Hardly an inhospitable habitat on the tundra, Mercury nevertheless welcomes its onetime darling back with a tableau of big-box stores and chain restaurants that return Mavis's wary sneers. She resists its ordinariness at every turn, defying a hotel clerk who inquires about the toy dog wriggling in her purse, slurping down mid-tier bourbon and faking BlackBerry messages rather than engage with the dive-bar locals. Among them, however, she meets Matt (Patton Oswalt), an erstwhile classmate whose crippling beating Mavis only recalls as the consequence of Matt being the target of especially vicious homophobes. Not that he's actually gay -- just one of Mavis's many preconceptions that fall away as her impulses attune to the stark, silent mechanics of a community that she not only didn't leave behind, but which may have in fact passed her by.
Ugliness ensues. Mavis relentlessly puts the moves on Buddy, humiliates his wife Beth (Elizabeth Reaser), evades her own parents, and torments Matt's confidence. The film drags and sulks into its climax, which comprises three scenes that hone Young Adult's perspective to either a bracingly honest or suicidally smug point.
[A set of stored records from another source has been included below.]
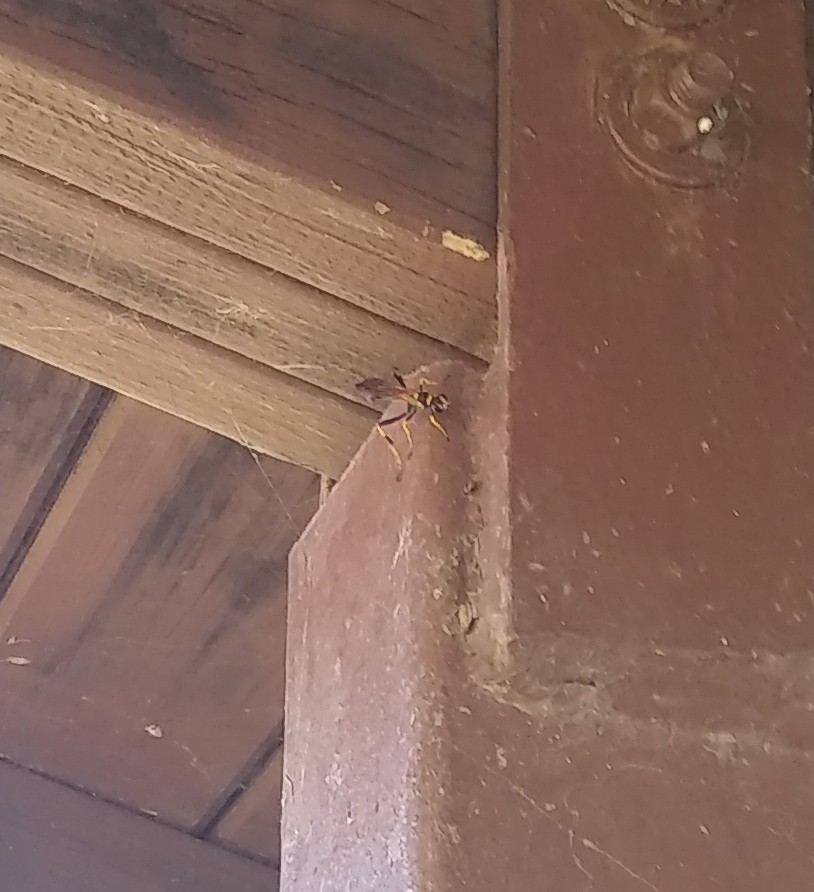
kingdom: Animalia
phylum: Arthropoda
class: Insecta
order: Hymenoptera
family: Sphecidae
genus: Sceliphron
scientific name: Sceliphron caementarium
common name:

You decide: It culminates with Mavis finding a confessor in Matt's sister Sandra (played enchantingly by Collette Wolfe, matching Theron note for note), and what happens next has so far has tended to galvanize the film's enemies and embolden its supporters.
For the record (and review purposes, I suppose), I'm among the latter. Young Adult is the first of Reitman's films from which I haven't felt him choking out a message; ironically, its rawness yields the humanity that he thought he was wringing from Up in the Air in particular, which got nowhere by assaying only the effect and not the cause of various recession-era ruthlessness. He and Cody have turned that rock over, with Theron doing the impossibly heavy lifting of making a woman inclined to selfishness, irresponsibility and condescension somehow worth our time and interest -- mostly because this film is aimed at a generation for whom each of Mavis's darkest compulsions are never far from its own. Indeed, it's easy to resent Mavis for not behaving better -- for unleashing unthinkable malevolence on a populace that cannot or will not defend itself for whatever reason -- or to dismiss Cody and Reitman as nothing more than charlatans hamfistedly bending the light of the zeitgeist. But keeping Young Adult's big reveal in mind, the picture ultimately forces those around Mavis -- both onscreen and off -- to reconcile what they will and won't tolerate from a woman.
Love it or hate it, this is the ethical root note of all of Cody's work to date. Previously muddled in the cultural noise of Oscar season or a leading lady's intransigence (talk about not having the freedom to fuck up!), that challenge harmonizes today with the likes of We Need to Talk About Kevin and Sleeping Beauty -- other marvelous new work about women who face the deeply unpleasant consequences of defying expectation. But what does it mean? And why now? Maybe it's a sheer thematic coincidence amid the chorus of movies featuring boys behaving badly, violently, childishly, or all three. But from what I can tell, I think it's likelier -- even under the spiritual pall of Young Adult -- that Cody and her peers guiding us onto a frontier where there's nothing left to do but listen. Ready or not, ladies and gentlemen, it's time.